Fig. 1. Large symmetrical lipid deposits of soft and spongy consistency and diffuse scaling erythematous lesions with lichenification in: (a) the back; (b) shoulders and proximal upper extremities.

Fig. 2. Microscopic findings of skin biopsy showed diffuse proliferation of normal adipose tissue with a slight increase in fibrous and vascular elements in the subcutaneous fat (haematoxylin and eosin ×40).


Complete blood counts were normal. A liver function test showed isolated elevation of γ-glutamyl transpeptidase of 88 IU/l (normal, 4–36 IU/l). These changes were secondary to the chronic alcoholism. Fasting urate, blood sugar, triglyceride, and uric acid were all within normal limits. Laboratory parameters of glucose metabolism were also normal. Total serum immunoglobulin E (IgE) was 15,000 IU/ml (normal 0–170 IU/ml). Specific IgE positivity was assessed by radioallergosorbent test (RAST; UniCAP, Pharmacia Diagnostics, Uppsala, Sweden). The patient was positive for five aeroallergens according to RAST testing. His serum RAST for house dust and dust mite-specific IgE was class 6, strongly positive (more than 100 UA/ml; normal, less than 0.34 UA/ml, respectively). Chest roentgenogram was normal. Magnetic resonance imaging showed a symmetrical swelling of the well-demarcated subcutaneous fat tissue in his proximal upper extremities (Fig. 3). He was diagnosed as having benign symmetric lipomatosis associated with AD based on these findings. We proposed liposuction or lipectomies, as is the recommended approach for this kind of disease, to reduce the adipose mass.

Fig. 3. Magnetic resonance imaging revealed marked, symmetrical accumulation of subcutaneous fatty masses in the left proximal upper extremity.

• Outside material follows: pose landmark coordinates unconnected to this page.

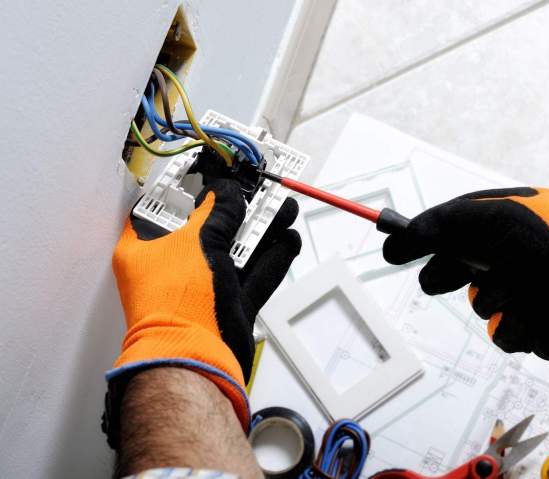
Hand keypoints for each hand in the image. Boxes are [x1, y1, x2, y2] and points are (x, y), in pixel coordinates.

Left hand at [109, 178, 299, 430]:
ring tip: (286, 209)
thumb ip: (217, 213)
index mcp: (146, 250)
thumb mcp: (197, 243)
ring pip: (237, 251)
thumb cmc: (178, 302)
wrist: (195, 360)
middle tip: (262, 191)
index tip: (212, 173)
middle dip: (240, 209)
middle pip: (209, 228)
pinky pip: (254, 276)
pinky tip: (289, 240)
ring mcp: (203, 288)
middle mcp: (172, 267)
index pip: (163, 208)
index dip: (187, 188)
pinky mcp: (229, 306)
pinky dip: (272, 259)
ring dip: (263, 231)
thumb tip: (226, 192)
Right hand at [383, 187, 548, 393]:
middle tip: (439, 280)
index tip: (392, 247)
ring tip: (516, 294)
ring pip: (480, 302)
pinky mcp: (535, 324)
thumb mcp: (494, 220)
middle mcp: (518, 252)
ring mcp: (527, 289)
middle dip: (447, 273)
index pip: (454, 223)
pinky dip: (515, 326)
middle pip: (460, 264)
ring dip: (492, 301)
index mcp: (512, 218)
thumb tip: (402, 235)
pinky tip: (535, 318)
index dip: (422, 235)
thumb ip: (442, 223)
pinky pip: (503, 331)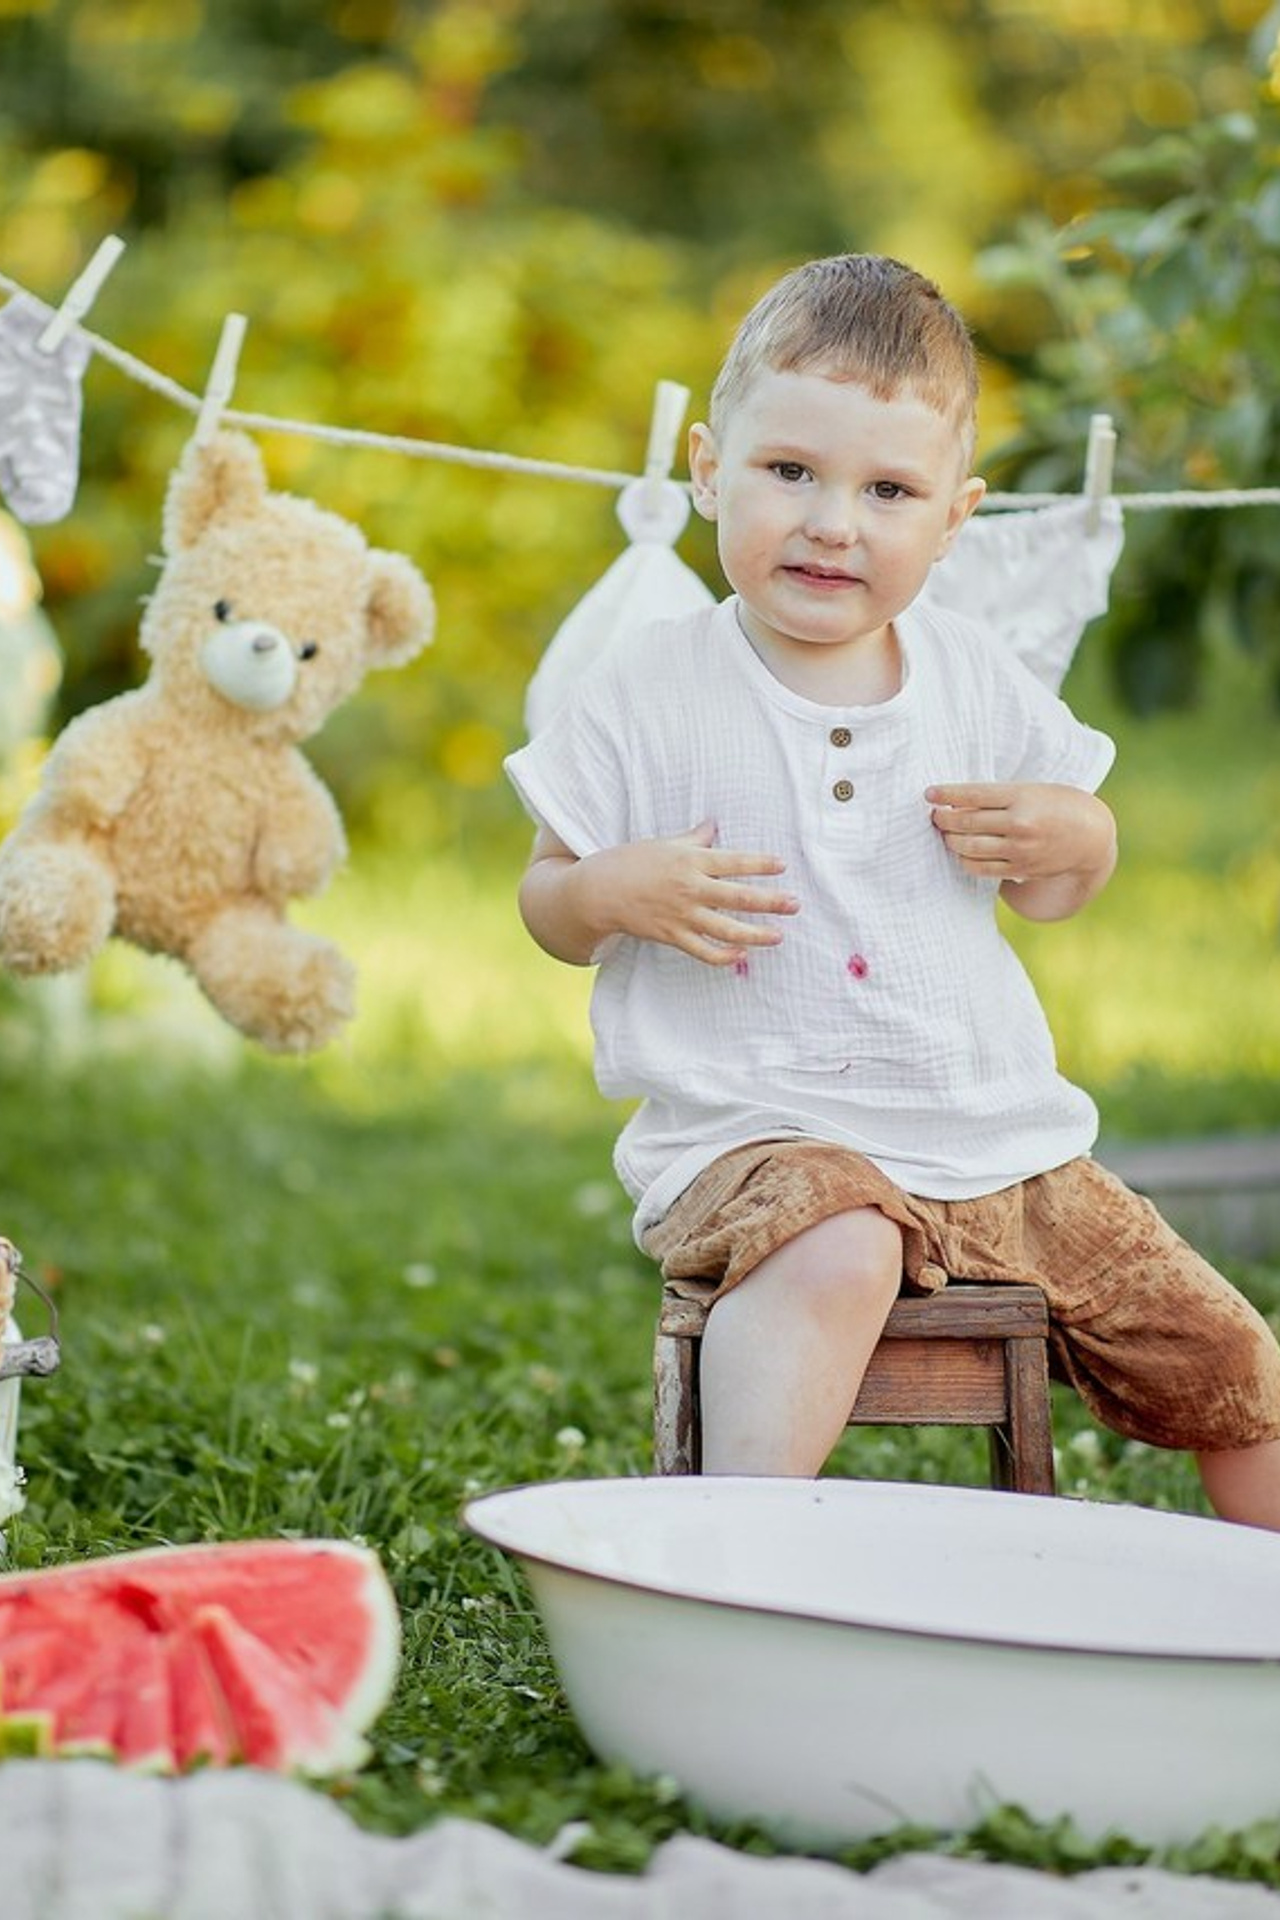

Although several hypotheses concerning benign symmetric lipomatosis have been postulated, many have suggested that the aetiology is closely related to alcoholic abuse-induced metabolic disorder (3). Our patient presented with chronic alcohol abuse without associated metabolic disorder. He presented with chronic AD and accompanying intractable pruritus. In addition, he showed an increase in total serum IgE concentration. AD is an allergic skin disease characterized by an elevation of circulating specific IgE antibodies to environmental allergens. Multiple studies have indicated the role of IgE-reactive autoantigens in AD. Chronic alcoholism is associated with increased total serum IgE levels. Alcohol consumption above a certain threshold is associated with an increase in total serum IgE levels (4, 5). Similarly, alcohol intake may be associated with allergic (IgE-mediated) sensitization to environmental allergens. The mechanism by which alcohol can influence IgE response is not entirely known, but further developments in this area could increase understanding of both allergic diseases and alcohol-induced alterations in the immune system (6). AD is a multifactorial disease and its pathophysiology has been linked to immunological mechanisms demonstrated by immunoglobulin profiles. The association between AD and chronic alcoholism in the present patient could indicate a relationship between benign symmetric lipomatosis and a high titre of IgE.

The authors declare no conflicts of interest.